As she heads toward her bedroom, she steals one last glance into the mirror. The image before her shows a round mass of plaid, one of the few house dresses that still fits her. Her weary gaze travels to her dresser to the studio portrait of her mother in the ‘50s — ethereal and lithe in her evening gown, the camera’s eye in adulation of her.
Envy and jealousy begin to engulf Sally as her mind reels backward to earlier times when her future lay before her like a flat highway road. Back then there were no obstacles. School, dance class, homework, and endless practice measured her days.
Her beautiful mother had married well, and Sally was the progeny of their union. Sally thought she should feel lucky going to a private school with pretty friends, ballet lessons and dressage, but dancing never really agreed with her. But her mother was insistent.
Tight and high strung, her mother was haunted by dancing dreams that were severed by a marriage to wealth and propriety. She was intent on being successful at something. She focused on her only child, determined that Sally should fulfill her own dancing dreams. With enough diligence, her mother hoped that she would also be propelled to stardom through her daughter’s victories.
Four times a week Sally was carted to the studio. At times Sally’s legs would pain her, but when she complained, her mother would re-emphasize how lucky Sally was to have such advantages. Ice packs would end the evening, and the routine would repeat itself the following day.
Sally exhaled and heaved her way up the stairs. She gazed around her disheveled room. Although her Shih Tzu was impeccably groomed, dog hair littered everything.
Perhaps she should pick up some of the clothes and papers that lay strewn about like some collage on the floor. Perhaps someday, when her leg didn’t hurt, and her mind was still, she could create some order out of her chaotic life.
She set the clock for 5:30, forty-five minutes earlier than usual. It was the first day of the semester, and the parents were anxious to get their little darlings into the right dance classes. Sally will be firmly planted right there behind her mahogany desk like some monument, assuaging those parental fears that naturally arise when their children begin to venture out on their own.
She’d help them pick he right classes like her mother did with her more than 50 years ago before Sally’s “accident,” the result of an argument with her mother that took place at the top of the stairs.
Sally’s mind rolls backward to that fateful evening at 15, when her mother, diluting her sorrows with another round of gin, insisted her daughter needed to “try a little harder” if she wanted to pursue a professional career in dance.

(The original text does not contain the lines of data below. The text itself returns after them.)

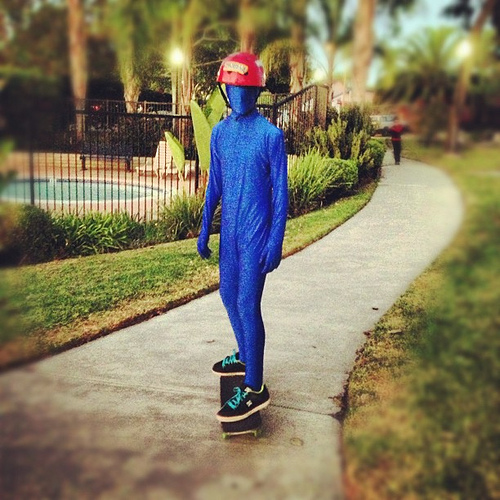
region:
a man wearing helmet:
[201, 44, 381, 278]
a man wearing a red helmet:
[155, 36, 332, 125]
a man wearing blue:
[155, 75, 417, 490]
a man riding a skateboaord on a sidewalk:
[123, 53, 390, 499]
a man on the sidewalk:
[115, 80, 335, 487]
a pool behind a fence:
[9, 151, 185, 221]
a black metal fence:
[83, 84, 395, 312]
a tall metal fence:
[29, 97, 390, 282]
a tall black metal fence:
[29, 44, 290, 222]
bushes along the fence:
[83, 182, 267, 251]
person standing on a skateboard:
[180, 43, 321, 452]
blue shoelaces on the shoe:
[213, 380, 282, 427]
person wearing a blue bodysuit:
[182, 40, 307, 407]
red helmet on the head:
[208, 42, 279, 127]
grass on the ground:
[342, 118, 498, 499]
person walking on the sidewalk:
[382, 110, 417, 170]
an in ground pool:
[1, 163, 172, 207]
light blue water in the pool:
[6, 172, 165, 203]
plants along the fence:
[1, 79, 377, 275]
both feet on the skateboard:
[204, 344, 284, 434]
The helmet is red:
[202, 34, 286, 116]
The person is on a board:
[174, 344, 306, 469]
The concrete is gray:
[72, 349, 196, 446]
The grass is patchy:
[398, 332, 498, 479]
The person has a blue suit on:
[138, 95, 307, 387]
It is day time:
[294, 9, 491, 103]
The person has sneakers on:
[199, 378, 316, 465]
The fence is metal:
[94, 69, 249, 265]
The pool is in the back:
[46, 155, 193, 258]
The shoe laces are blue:
[207, 377, 256, 414]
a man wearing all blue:
[183, 32, 354, 470]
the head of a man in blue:
[204, 47, 270, 117]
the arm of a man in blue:
[184, 143, 227, 263]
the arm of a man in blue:
[258, 130, 293, 280]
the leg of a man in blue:
[232, 268, 274, 385]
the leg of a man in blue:
[214, 255, 241, 360]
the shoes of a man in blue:
[205, 343, 272, 428]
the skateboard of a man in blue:
[203, 347, 270, 448]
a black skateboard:
[211, 350, 266, 441]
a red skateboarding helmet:
[210, 46, 274, 90]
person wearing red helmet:
[202, 50, 259, 104]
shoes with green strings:
[206, 372, 313, 454]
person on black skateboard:
[209, 351, 274, 456]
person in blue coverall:
[218, 225, 287, 285]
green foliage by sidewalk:
[417, 340, 447, 380]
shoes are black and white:
[217, 380, 238, 408]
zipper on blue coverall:
[222, 223, 263, 254]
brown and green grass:
[97, 316, 119, 323]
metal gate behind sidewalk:
[113, 213, 160, 223]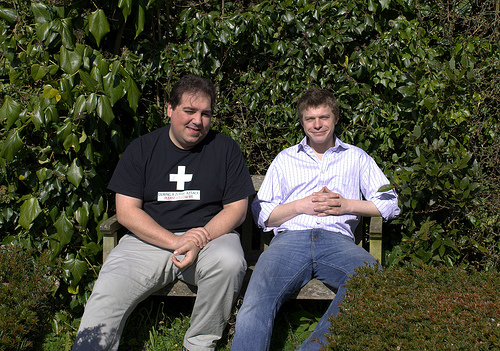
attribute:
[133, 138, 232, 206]
shirt — black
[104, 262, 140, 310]
jeans — light grey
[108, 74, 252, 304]
man — smiling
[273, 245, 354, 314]
jeans — blue, faded, light blue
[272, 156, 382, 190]
shirt — white, striped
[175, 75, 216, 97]
hair — short, dark, black, brown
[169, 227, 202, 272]
hands — folded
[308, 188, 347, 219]
fingers — crossed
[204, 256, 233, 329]
pants — gray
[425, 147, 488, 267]
shrubs — green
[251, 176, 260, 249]
bench — green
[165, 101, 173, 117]
ear — white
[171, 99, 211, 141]
face — pudgy, white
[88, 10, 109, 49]
leaf — pointy, green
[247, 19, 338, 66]
bush — green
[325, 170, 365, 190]
stripes — blue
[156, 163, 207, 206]
logo — white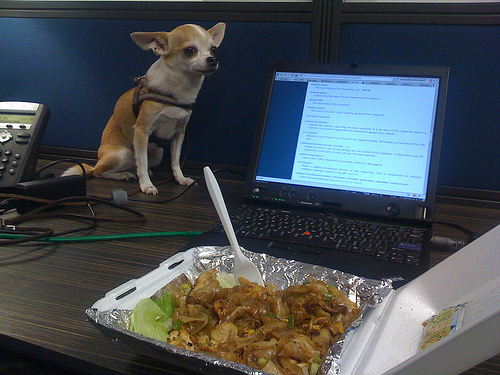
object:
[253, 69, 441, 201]
image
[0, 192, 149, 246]
cable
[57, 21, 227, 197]
chihuahua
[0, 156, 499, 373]
table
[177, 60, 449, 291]
laptop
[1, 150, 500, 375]
desk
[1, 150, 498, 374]
wooden table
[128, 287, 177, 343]
lettuce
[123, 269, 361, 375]
foil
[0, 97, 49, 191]
electronic device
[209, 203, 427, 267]
buttons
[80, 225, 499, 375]
container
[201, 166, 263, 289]
fork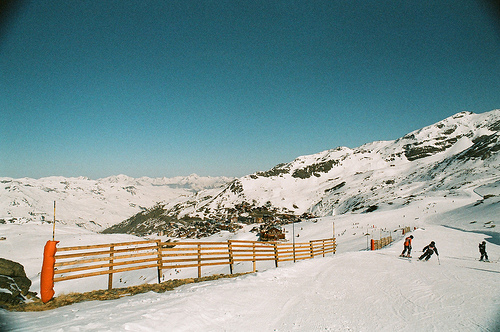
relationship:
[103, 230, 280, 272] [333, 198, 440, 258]
fence by skiing slope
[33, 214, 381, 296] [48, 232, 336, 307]
slats of fence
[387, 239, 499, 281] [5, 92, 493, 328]
trails on snow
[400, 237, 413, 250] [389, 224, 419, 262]
jacket on skier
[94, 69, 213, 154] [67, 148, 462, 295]
blue sky above land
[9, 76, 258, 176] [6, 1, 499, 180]
light in sky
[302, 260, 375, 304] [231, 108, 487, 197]
snow on mountains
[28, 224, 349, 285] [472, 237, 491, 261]
fence next to person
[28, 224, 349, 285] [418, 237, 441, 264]
fence next to person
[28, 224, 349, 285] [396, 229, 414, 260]
fence next to person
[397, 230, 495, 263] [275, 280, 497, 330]
people in snow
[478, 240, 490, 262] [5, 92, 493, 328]
person on snow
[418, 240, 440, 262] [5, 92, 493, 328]
person on snow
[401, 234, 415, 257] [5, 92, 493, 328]
people on snow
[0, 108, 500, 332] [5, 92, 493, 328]
hill covered in snow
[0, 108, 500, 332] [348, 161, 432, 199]
hill covered in snow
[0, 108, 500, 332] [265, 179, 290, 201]
hill covered in snow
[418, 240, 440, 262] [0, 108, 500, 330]
person going down hill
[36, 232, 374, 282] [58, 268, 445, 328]
fence running along snow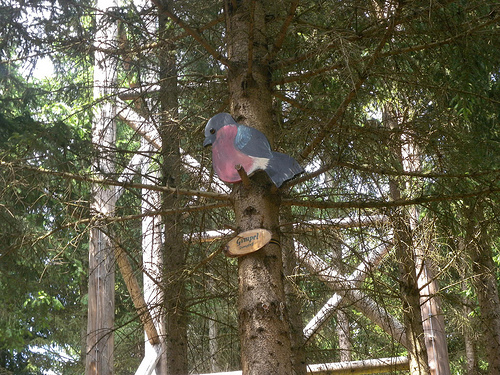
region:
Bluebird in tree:
[192, 111, 309, 196]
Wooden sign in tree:
[207, 224, 284, 261]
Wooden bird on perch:
[184, 103, 311, 205]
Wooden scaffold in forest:
[82, 59, 444, 323]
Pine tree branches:
[20, 109, 183, 204]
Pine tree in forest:
[163, 50, 344, 366]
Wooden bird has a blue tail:
[262, 150, 311, 192]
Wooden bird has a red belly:
[207, 141, 251, 186]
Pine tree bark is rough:
[227, 273, 304, 368]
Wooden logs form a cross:
[286, 226, 416, 360]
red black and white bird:
[187, 114, 327, 206]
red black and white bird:
[174, 104, 279, 170]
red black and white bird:
[188, 80, 359, 256]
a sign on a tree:
[183, 217, 299, 262]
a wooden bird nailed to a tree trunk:
[184, 111, 334, 201]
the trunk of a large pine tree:
[202, 23, 318, 362]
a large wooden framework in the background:
[87, 11, 468, 362]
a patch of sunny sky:
[14, 11, 66, 76]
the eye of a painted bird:
[204, 123, 220, 137]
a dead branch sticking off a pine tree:
[26, 160, 216, 234]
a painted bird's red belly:
[212, 138, 247, 172]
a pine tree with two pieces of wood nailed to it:
[201, 64, 303, 356]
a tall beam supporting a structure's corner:
[95, 54, 125, 367]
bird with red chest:
[193, 105, 316, 202]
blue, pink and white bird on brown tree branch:
[196, 94, 306, 199]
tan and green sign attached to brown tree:
[218, 222, 284, 263]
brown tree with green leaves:
[13, 10, 146, 197]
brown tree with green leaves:
[1, 217, 182, 373]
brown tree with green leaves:
[76, 5, 368, 99]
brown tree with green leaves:
[348, 16, 492, 224]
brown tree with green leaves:
[318, 196, 470, 362]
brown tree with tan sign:
[215, 219, 305, 367]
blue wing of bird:
[227, 117, 277, 163]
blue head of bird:
[200, 112, 235, 148]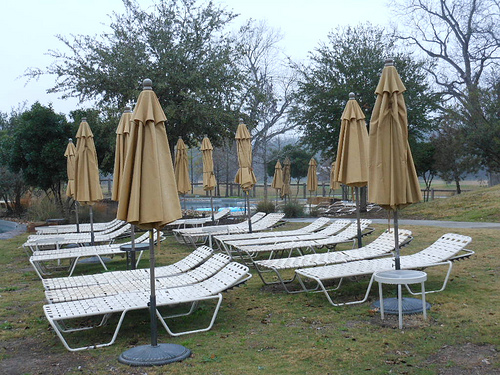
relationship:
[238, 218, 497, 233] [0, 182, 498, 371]
path through grass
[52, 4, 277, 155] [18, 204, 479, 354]
tree behind chairs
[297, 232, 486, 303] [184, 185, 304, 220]
chairs near pool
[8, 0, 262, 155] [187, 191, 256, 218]
tree behind pool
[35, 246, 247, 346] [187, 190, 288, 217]
beach chairs near pool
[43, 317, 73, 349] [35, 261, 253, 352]
leg of beach chairs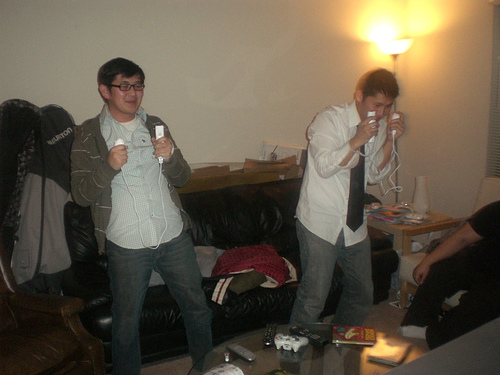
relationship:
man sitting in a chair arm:
[401, 204, 499, 351] [403, 222, 483, 274]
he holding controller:
[69, 57, 215, 374] [114, 135, 124, 145]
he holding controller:
[69, 57, 215, 374] [151, 122, 163, 163]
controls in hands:
[366, 110, 375, 144] [358, 105, 407, 147]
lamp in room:
[361, 3, 451, 90] [16, 14, 484, 303]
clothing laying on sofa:
[143, 239, 301, 311] [57, 166, 404, 370]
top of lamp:
[362, 3, 430, 38] [377, 38, 413, 57]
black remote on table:
[262, 320, 275, 347] [315, 352, 341, 368]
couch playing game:
[0, 176, 399, 375] [362, 114, 428, 181]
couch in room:
[0, 176, 399, 375] [8, 5, 488, 373]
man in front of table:
[398, 192, 498, 351] [361, 197, 463, 307]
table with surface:
[361, 197, 463, 307] [360, 189, 467, 245]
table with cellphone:
[135, 318, 425, 373] [227, 341, 254, 362]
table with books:
[135, 318, 425, 373] [334, 314, 420, 369]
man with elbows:
[293, 68, 408, 328] [298, 143, 396, 187]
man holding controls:
[293, 68, 408, 328] [360, 105, 413, 193]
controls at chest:
[91, 121, 182, 253] [330, 135, 390, 179]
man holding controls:
[297, 56, 411, 324] [91, 121, 182, 253]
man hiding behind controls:
[293, 68, 408, 328] [354, 109, 406, 165]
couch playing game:
[0, 176, 399, 375] [103, 115, 418, 186]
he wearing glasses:
[51, 51, 241, 371] [103, 72, 158, 97]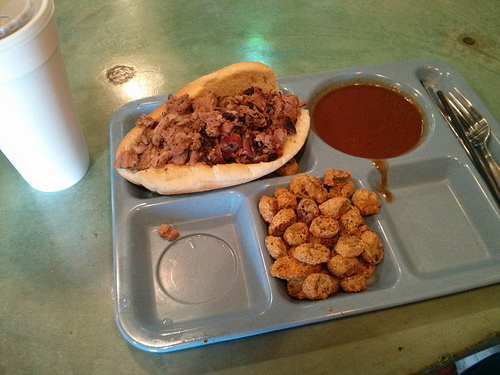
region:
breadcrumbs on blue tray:
[233, 168, 386, 298]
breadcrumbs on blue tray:
[247, 197, 335, 275]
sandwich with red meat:
[126, 93, 333, 172]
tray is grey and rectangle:
[76, 63, 493, 237]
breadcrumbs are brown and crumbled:
[246, 164, 408, 311]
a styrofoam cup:
[0, 2, 108, 192]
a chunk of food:
[272, 252, 299, 279]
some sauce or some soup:
[306, 82, 428, 161]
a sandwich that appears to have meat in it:
[117, 71, 346, 180]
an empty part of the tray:
[150, 222, 262, 317]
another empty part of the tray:
[354, 165, 498, 281]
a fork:
[449, 78, 499, 188]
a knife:
[414, 65, 498, 215]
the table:
[0, 2, 492, 368]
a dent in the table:
[102, 55, 148, 87]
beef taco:
[115, 59, 295, 171]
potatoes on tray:
[247, 174, 379, 309]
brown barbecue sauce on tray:
[310, 60, 430, 167]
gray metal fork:
[439, 79, 498, 199]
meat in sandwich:
[129, 95, 291, 165]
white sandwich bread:
[109, 61, 311, 196]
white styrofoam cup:
[2, 3, 92, 201]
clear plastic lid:
[0, 1, 53, 45]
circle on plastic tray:
[154, 228, 242, 309]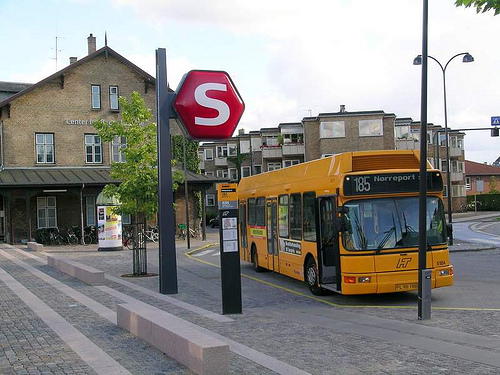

“You know, M&M’s aren’t going to do you any favors…. You really have to watch your weight,” she began, cigarette in one hand, tonic in the other. “And your form…. Your posture is really an embarrassment,” she continued, drawing circles in the air with her cigarette. “Let me show you how it’s done.”
Setting her drink down, she grabbed Sally’s wrist and began to twist her into an acceptable position.
“I hate dance, and I hate you!” Sally struggled to break away, but the runner at the top of the stairs had other ideas. By the time she broke free of her mother’s grasp, it was too late. Sally tumbled down the stairs, her body a crumpled mess of broken bones and spirit. A shattered ankle made any dancing dreams impossible.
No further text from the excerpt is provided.